When you train classically, you learn music theory. Learning music theory, which is the study of how music works in terms of rhythm, melodies and form, can help you hear and create music in a way you never have before. By learning from a professional, you will learn methods of playing your instrument as well as learn new things that you may not have known practicing on your own.

It is like the saying, “Know the rules, so you know how to break them properly.” Classical training offers you the rules to making music so you will have a background and reasoning to your musical choices. Tack of foundation that comes with not being classically trained tends to lead to variances and improvising; classical training, on the other hand, offers you consistency.

After completing a traditional music course, you have more options. You can stick to your previous playing technique or discover a new technique that will work better for you.

In terms of the self-taught vocal artist, a professional will be able to tell you if you are using your vocal chords to their full potential and if you are doing so properly. You do not want to injure your vocal instrument, especially if you plan on being in the music industry for the long run. You do not want to injure your body either as a musician – after being formally trained, you may learn that you were previously playing in a manner that would have worn out your hands or injured yourself.

Notes-by-Gord Bell

Image Credit: Gord Bell at Flickr.com

You will learn how to read music and sight read on the spot when you choose to learn from a music professional. Self-taught musicians tend to play by ear, which is great, but perhaps sight reading will prove to be beneficial as well. You may even find that you learn and play music quicker by sight reading. You will be able to expand your musical possibilities when you read music.

Being classically trained can also help you in other aspects of life – learning music has been shown to improve math and language skills since learning about patterns in music helps you recognize patterns in math and language.

Just think, if you ever wanted to be a concert pianist or lead singer for an acappella group, your dream could become much more of a reality if you were to classically trained. Although being a self-taught musician is an achievement in itself, professional training could open many more doors for opportunities.

Participating in a professional music class will enable you to read, learn and interpret music from different angles. You can enhance your technique and understand the “how’s” and “why’s” in the way music is formed. Overall, classical training provides you the opportunity to develop your craft to produce rich music.

Marcela De Vivo is a freelance writer from Southern California. She loves writing about music, whether she’s focusing on the industry or music therapy and education.

Comments

  • thomsmit

    good article. But you might want to do some better proof-reading. Too many mistakes. As a classically trained musician I guess I’ve improved my language skills to the point that poor spelling, typos, missing words and shoddy grammar just jump out off the screen at me.

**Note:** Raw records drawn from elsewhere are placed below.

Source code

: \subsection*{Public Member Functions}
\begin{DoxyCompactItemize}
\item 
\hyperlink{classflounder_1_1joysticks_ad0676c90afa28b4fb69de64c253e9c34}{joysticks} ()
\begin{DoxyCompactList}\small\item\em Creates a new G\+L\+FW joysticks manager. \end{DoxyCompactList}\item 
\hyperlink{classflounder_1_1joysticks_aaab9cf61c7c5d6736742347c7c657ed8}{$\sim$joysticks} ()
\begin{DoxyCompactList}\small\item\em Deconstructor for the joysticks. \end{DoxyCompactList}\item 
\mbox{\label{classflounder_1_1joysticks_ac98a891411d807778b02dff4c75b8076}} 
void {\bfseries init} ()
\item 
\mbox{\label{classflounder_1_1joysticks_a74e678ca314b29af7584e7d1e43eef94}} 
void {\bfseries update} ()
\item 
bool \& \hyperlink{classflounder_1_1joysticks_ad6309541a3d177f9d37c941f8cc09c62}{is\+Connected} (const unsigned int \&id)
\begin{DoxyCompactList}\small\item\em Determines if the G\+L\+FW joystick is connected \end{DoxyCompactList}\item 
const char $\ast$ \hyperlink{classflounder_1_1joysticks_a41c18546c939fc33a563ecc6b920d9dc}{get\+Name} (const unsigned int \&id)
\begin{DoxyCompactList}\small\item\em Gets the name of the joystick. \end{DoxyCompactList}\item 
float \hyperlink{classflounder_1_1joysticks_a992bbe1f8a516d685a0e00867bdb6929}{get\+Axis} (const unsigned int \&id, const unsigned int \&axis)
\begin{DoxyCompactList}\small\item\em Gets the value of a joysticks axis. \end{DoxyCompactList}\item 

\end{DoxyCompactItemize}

  • http://dottedmusic.com Andrew Apanov

    Thanks a lot for the note… Apologies for that, we will be paying more attention to the grammatical quality of articles on Dotted!

  • Gordon Kaswell

    It appears that Ms. De Vivo equates the formal study of music with the study of classical music, but it ain’t necessarily so. I teach acoustic acoustic and electric guitar in a formal setting, and my students learn some very specific skills, but the music is Folk, Blues, and Jazz, not Classical.

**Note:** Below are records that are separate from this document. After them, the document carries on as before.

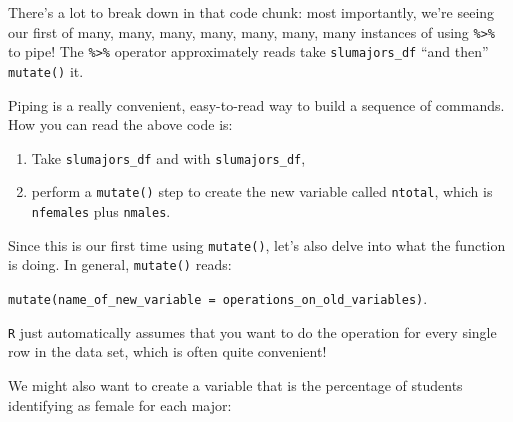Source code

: \documentclass[
]{book}
\begin{document}
There's a lot to break down in that code chunk: most importantly, we're seeing our first of many, many, many, many, many, many, many instances of using \texttt{\%\textgreater{}\%} to pipe! The \texttt{\%\textgreater{}\%} operator approximately reads take \texttt{slumajors\_df} ``and then'' \texttt{mutate()} it.

Piping is a really convenient, easy-to-read way to build a sequence of commands. How you can read the above code is:

\begin{enumerate}
\def\labelenumi{\arabic{enumi}.}
\item
  Take \texttt{slumajors\_df} and with \texttt{slumajors\_df},
\item
  perform a \texttt{mutate()} step to create the new variable called \texttt{ntotal}, which is \texttt{nfemales} plus \texttt{nmales}.
\end{enumerate}

Since this is our first time using \texttt{mutate()}, let's also delve into what the function is doing. In general, \texttt{mutate()} reads:

\texttt{mutate(name\_of\_new\_variable\ =\ operations\_on\_old\_variables)}.

\texttt{R} just automatically assumes that you want to do the operation for every single row in the data set, which is often quite convenient!

We might also want to create a variable that is the percentage of students identifying as female for each major:
\end{document}
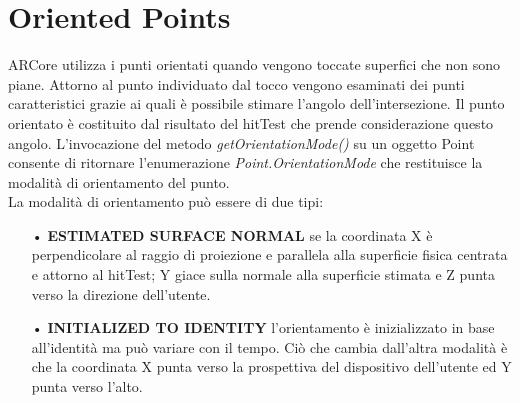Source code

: \documentclass[crop=false, class=book]{standalone}
\begin{document}
		
	\chapter{Oriented Points}
	
		ARCore utilizza i punti orientati quando vengono toccate superfici che non sono piane. Attorno al punto individuato 			dal tocco vengono esaminati dei punti caratteristici grazie ai quali è possibile stimare l'angolo 								dell'intersezione. Il punto orientato è costituito dal risultato del hitTest che prende considerazione questo angolo.
		L'invocazione del metodo \emph{getOrientationMode()} su un oggetto Point consente di ritornare l'enumerazione 					\emph{Point.OrientationMode} che restituisce la modalità di orientamento del punto.\\
		La modalità di orientamento può essere di due tipi:
		\begin{itemize}
			\item[•] \textbf{ESTIMATED SURFACE NORMAL} se la coordinata X è perpendicolare al raggio di proiezione e parallela alla superficie fisica centrata e attorno al hitTest; Y giace sulla normale alla superficie stimata e Z punta verso la direzione dell'utente.
			\item[•] \textbf{INITIALIZED TO IDENTITY} l'orientamento è inizializzato in base all'identità ma può variare con il tempo. Ciò che cambia dall'altra modalità è che la coordinata X punta verso la prospettiva del dispositivo dell'utente ed Y punta verso l'alto.
		\end{itemize}
		
\end{document}
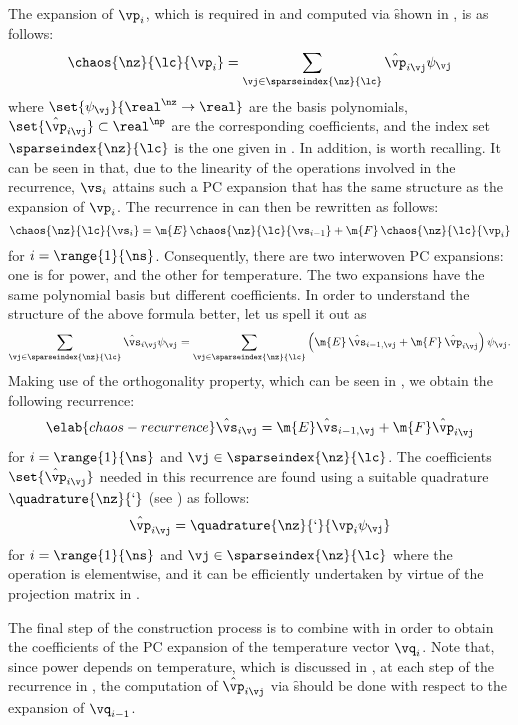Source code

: The expansion of $\vp_i$, which is required in 
and computed via \f shown in , is as follows:
\[
  \chaos{\nz}{\lc}{\vp_i} = \sum_{\vj \in \sparseindex{\nz}{\lc}} \hat{\vp}_{i \vj} \psi_{\vj}
\]
where $\set{\psi_{\vj}}{\real^\nz \to \real}$ are the basis polynomials,
$\set{\hat{\vp}_{i \vj}} \subset \real^\np$ are the corresponding coefficients,
and the index set $\sparseindex{\nz}{\lc}$ is the one given in
. In addition,
 is worth recalling. It can be seen in
 that, due to the linearity of the operations
involved in the recurrence, $\vs_i$ attains such a \ac{PC} expansion that has
the same structure as the expansion of $\vp_i$. The recurrence in
 can then be rewritten as follows:
\[
  \chaos{\nz}{\lc}{\vs_i} = \m{E} \, \chaos{\nz}{\lc}{\vs_{i - 1}} + \m{F} \, \chaos{\nz}{\lc}{\vp_i}
\]
for $i = \range{1}{\ns}$. Consequently, there are two interwoven \ac{PC}
expansions: one is for power, and the other for temperature. The two expansions
have the same polynomial basis but different coefficients. In order to
understand the structure of the above formula better, let us spell it out as
\[
  \sum_{\vj \in \sparseindex{\nz}{\lc}} \hat{\vs}_{i \vj} \psi_{\vj} =
  \sum_{\vj \in \sparseindex{\nz}{\lc}} \left(\m{E} \, \hat{\vs}_{i - 1, \vj} + \m{F} \, \hat{\vp}_{i \vj}\right) \psi_{\vj}.
\]
Making use of the orthogonality property, which can be seen in
, we obtain the following recurrence:
\begin{equation} \elab{chaos-recurrence}
  \hat{\vs}_{i \vj} = \m{E} \hat{\vs}_{i - 1, \vj} + \m{F} \hat{\vp}_{i \vj}
\end{equation}
for $i = \range{1}{\ns}$ and $\vj \in \sparseindex{\nz}{\lc}$. The coefficients
$\set{\hat{\vp}_{i \vj}}$ needed in this recurrence are found using a suitable
quadrature $\quadrature{\nz}{\lq}$ (see ) as
follows:
\[
  \hat{\vp}_{i \vj} = \quadrature{\nz}{\lq}{\vp_i \psi_{\vj}}
\]
for $i = \range{1}{\ns}$ and $\vj \in \sparseindex{\nz}{\lc}$ where the
operation is elementwise, and it can be efficiently undertaken by virtue of the
projection matrix in .

The final step of the construction process is to combine 
with  in order to obtain the coefficients of the
\ac{PC} expansion of the temperature vector $\vq_i$. Note that, since power
depends on temperature, which is discussed in , at each step
of the recurrence in , the computation of $\hat{\vp}_{i
\vj}$ via \f should be done with respect to the expansion of $\vq_{i - 1}$.

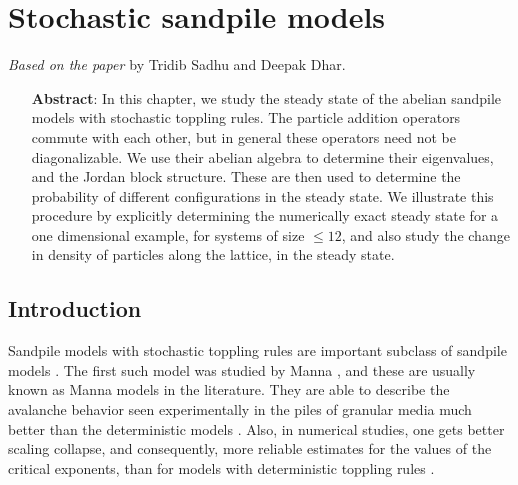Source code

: \documentclass[11pt,a4paper]{book}
\begin{document}
\chapter{Stochastic sandpile models}\label{ch:manna}
\textit{Based on the paper \cite{myjsp1}} by Tridib Sadhu and Deepak Dhar.


\begin{itemize}
\item[\textbf{Abstract}:]
In this chapter, we study the steady state of the abelian sandpile models with stochastic 
toppling rules. The particle addition operators commute with each other, 
but in general these operators need not be diagonalizable. We 
use their abelian algebra to determine their eigenvalues, and the 
Jordan block structure. These are then used to determine the
probability of different configurations in the steady state. We
illustrate this procedure by explicitly determining the numerically
exact steady state for a one dimensional example, for systems of
size $\le12$, and also study the change in density of particles along
the lattice, in the steady state.
\end{itemize}


\section{Introduction}
Sandpile models with stochastic toppling rules are important subclass of 
sandpile models \cite{dharphysica06}.  The first such model was studied by 
Manna \cite{manna}, and  these are usually known as Manna models in
the literature. They are able to describe the avalanche 
behavior seen experimentally in the piles of granular media much better than 
the deterministic models \cite{osloexpt}. Also, in numerical studies, one 
gets better scaling collapse, and consequently, more reliable estimates 
for the values of the critical exponents, than for models with deterministic 
toppling rules \cite{stochnum}.
\end{document}
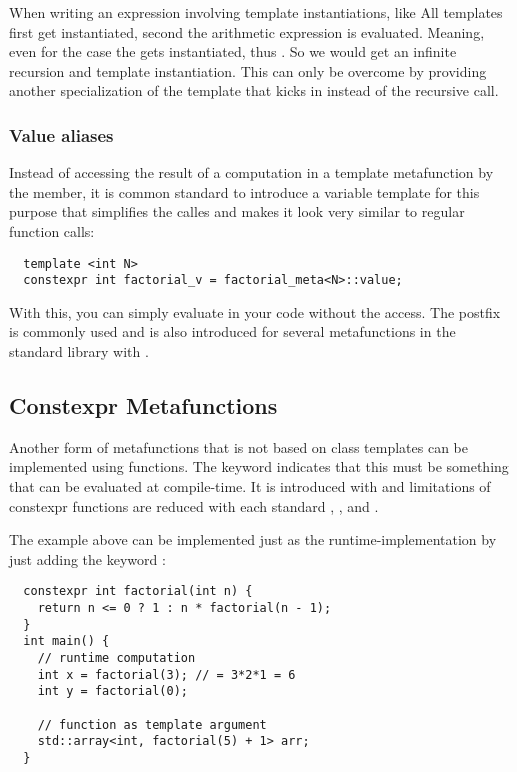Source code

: \begin{rem}
  When writing an expression involving template instantiations, like
  All templates first get instantiated, second the arithmetic expression is evaluated. Meaning, even for the case  the
   gets instantiated, thus . So we would get an infinite recursion and template instantiation.
  This can only be overcome by providing another specialization of the template that kicks in instead of the recursive call.
\end{rem}


\subsubsection{Value aliases}
Instead of accessing the result of a computation in a template metafunction by the  member, it is common standard to
introduce a variable template for this purpose that simplifies the calles and makes it look very similar to regular function calls:
%
\begin{verbatim}
  template <int N>
  constexpr int factorial_v = factorial_meta<N>::value;
\end{verbatim}
%
With this, you can simply evaluate  in your code without the  access. The postfix  is commonly used
and is also introduced for several metafunctions in the standard library with .


\subsection{Constexpr Metafunctions}
Another form of metafunctions that is not based on class templates can be implemented using  functions. The keyword
 indicates that this must be something that can be evaluated at compile-time. It is introduced with  and limitations
of constexpr functions are reduced with each standard , , and .

The example above can be implemented just as the runtime-implementation by just adding the keyword :
\begin{verbatim}
  constexpr int factorial(int n) {
    return n <= 0 ? 1 : n * factorial(n - 1);
  }
  int main() {
    // runtime computation
    int x = factorial(3); // = 3*2*1 = 6
    int y = factorial(0);

    // function as template argument
    std::array<int, factorial(5) + 1> arr;
  }
\end{verbatim}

    She also apparently equates classical music with European classical music, and that ain’t necessarily so, either. (There are formal schools of classical Japanese music, Chinese music, Indian music, etc.)

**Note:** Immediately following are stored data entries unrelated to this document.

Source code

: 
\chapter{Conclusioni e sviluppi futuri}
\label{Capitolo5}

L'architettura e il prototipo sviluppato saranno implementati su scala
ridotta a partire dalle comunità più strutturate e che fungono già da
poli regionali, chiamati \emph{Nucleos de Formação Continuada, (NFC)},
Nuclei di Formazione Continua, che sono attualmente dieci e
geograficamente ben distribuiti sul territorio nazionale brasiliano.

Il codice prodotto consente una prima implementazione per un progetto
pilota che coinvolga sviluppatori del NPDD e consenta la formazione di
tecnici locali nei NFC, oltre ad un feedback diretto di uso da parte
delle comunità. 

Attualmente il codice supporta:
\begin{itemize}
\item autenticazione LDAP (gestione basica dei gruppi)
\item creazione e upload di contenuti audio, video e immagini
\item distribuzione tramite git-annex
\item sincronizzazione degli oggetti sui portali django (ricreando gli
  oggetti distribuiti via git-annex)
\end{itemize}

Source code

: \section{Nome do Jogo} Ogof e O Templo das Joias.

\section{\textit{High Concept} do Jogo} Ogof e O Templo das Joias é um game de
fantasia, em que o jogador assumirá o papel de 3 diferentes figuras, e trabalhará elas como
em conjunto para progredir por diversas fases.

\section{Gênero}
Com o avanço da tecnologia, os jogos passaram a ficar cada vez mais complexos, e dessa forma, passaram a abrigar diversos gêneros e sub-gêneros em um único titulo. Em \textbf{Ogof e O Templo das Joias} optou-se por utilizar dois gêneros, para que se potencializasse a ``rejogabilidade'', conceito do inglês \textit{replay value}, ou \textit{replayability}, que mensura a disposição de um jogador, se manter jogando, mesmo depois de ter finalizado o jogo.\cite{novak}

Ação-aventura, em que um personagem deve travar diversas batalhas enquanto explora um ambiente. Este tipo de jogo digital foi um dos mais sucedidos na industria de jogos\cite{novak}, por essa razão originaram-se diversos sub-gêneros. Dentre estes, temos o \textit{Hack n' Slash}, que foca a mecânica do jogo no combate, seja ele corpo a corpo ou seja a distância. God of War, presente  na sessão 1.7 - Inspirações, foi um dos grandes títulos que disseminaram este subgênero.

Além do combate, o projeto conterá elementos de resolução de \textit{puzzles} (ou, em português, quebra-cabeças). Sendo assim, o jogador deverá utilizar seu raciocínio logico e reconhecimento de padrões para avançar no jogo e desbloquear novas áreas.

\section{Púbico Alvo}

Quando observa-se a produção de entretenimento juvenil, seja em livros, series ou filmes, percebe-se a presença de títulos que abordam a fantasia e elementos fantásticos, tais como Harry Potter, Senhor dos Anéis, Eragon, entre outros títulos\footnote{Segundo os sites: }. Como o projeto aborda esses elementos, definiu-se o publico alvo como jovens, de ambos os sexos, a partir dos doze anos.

    She also seems to equate sight reading with the study of music theory. They are not the same thing. Sight reading can be a useful skill, but I’ve met (and tried to work with) a number of classically trained musicians who were excellent players and sight readers, but whose understanding and facility with music theory were quite limited.

    It’s always a good idea to try new forms, and study music from a variety of perspectives. European Classical music is one such perspective, but there are others of equal value.